Der Rechtspfleger hat der sofortigen Beschwerde am 9. März 2011 nicht abgeholfen und die Sache dem Hessischen Landesarbeitsgericht zur Entscheidung vorgelegt.
Die Beklagten tragen vor, man habe mit dem vormaligen Prozessbevollmächtigten der Klägerin am 20. September 2010 telefonisch vereinbart, dass er sich so lange nicht zu dem Berufungsverfahren melden werde, bis sie, die Beklagten, Klarheit darüber hätten, ob sie die Berufung tatsächlich durchführen. Der vormalige Prozessbevollmächtigte der Klägerin habe dem ausdrücklich zugestimmt.
Zur Glaubhaftmachung legen die Beklagten eine E-Mail des ehemaligen Prozessbevollmächtigten der Klägerin vom 29. März 2011 vor (Blatt 333 d.A.).
Die derzeitigen Prozessbevollmächtigten der Klägerin wenden ein, sie hätten von dieser Vereinbarung nichts gewusst.
Wegen des weiteren Vorbringens der Parteien im Beschwerdeverfahren wird auf den Akteninhalt im Übrigen verwiesen.
Entscheidungsgründe
II.
Die sofortige Beschwerde der Beklagten ist gemäß den §§ 104 Abs. 3, 567 Abs. 2 ZPO; 11 Abs. 1 RPflegerG; 78 ArbGG statthaft, der Beschwerdewert von mehr als 200,00 EUR ist erreicht.

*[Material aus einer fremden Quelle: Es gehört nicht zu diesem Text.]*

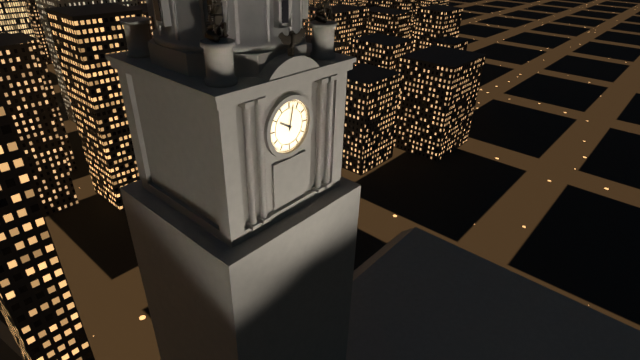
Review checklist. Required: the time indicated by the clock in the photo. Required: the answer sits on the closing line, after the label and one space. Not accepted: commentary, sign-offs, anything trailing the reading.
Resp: 10:02
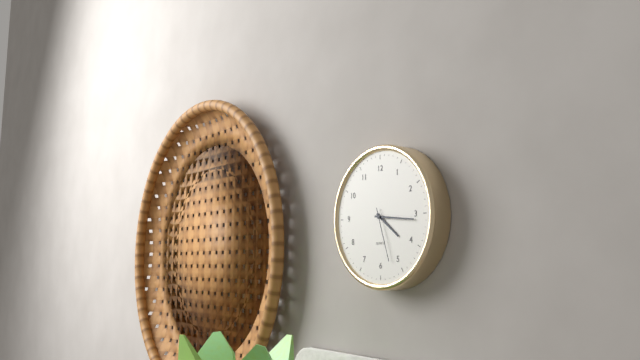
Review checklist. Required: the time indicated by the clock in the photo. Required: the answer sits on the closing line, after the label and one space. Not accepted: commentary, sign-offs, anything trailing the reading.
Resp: 4:16:27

Auch im Übrigen ist die Beschwerde zulässig, insbesondere ist sie form- und fristgerecht eingelegt.
Der Rechtspfleger hat der sofortigen Beschwerde nicht abgeholfen (§ 572 Abs. 1 ZPO).
Die sofortige Beschwerde ist begründet.
Die Klägerin kann von den Beklagten nicht die Erstattung der begehrten Kosten verlangen. Der Rechtspfleger hat dem Kostenfestsetzungsantrag der Klägerin zu Unrecht entsprochen.
Nach dem Gesetz (§ 91 Abs. 1 und Abs. 2 ZPO) hat die unterliegende Partei die Kosten des Rechtsstreits zu tragen. Diese Pflicht reicht so weit, wie die Kosten zur zweckentsprechenden Rechtsverfolgung oder Rechtsverteidigung notwendig waren. Es entspricht höchstrichterlicher Rechtsansicht, dass der Berufungsgegner, selbst wenn ein Rechtsmittel ausdrücklich nur „fristwahrend” eingelegt wurde, grundsätzlich sofort einen Anwalt mit seiner Vertretung im Berufungsverfahren beauftragen kann, ohne gegen die Grundsätze des § 91 ZPO zu verstoßen (BAG vom 14. November 2007, NJW 2008, 1340; BGH v. 17. Dezember 2002 – X ZB 9/02 –, JurBüro 2003, 257; BAG v. 16. Juli 2003 – 2 AZB 50/02 –, NZA 2003, 1293). Dem folgt die erkennende Kammer seit langem (vgl. Kammerbeschlüsse. v. 20. Oktober 2003 – 13 Ta 387/03 und 13 Ta 388/03 –, vom 30. Oktober 2003 – 13 Ta 397/03 –, vom 29. März 2004 ...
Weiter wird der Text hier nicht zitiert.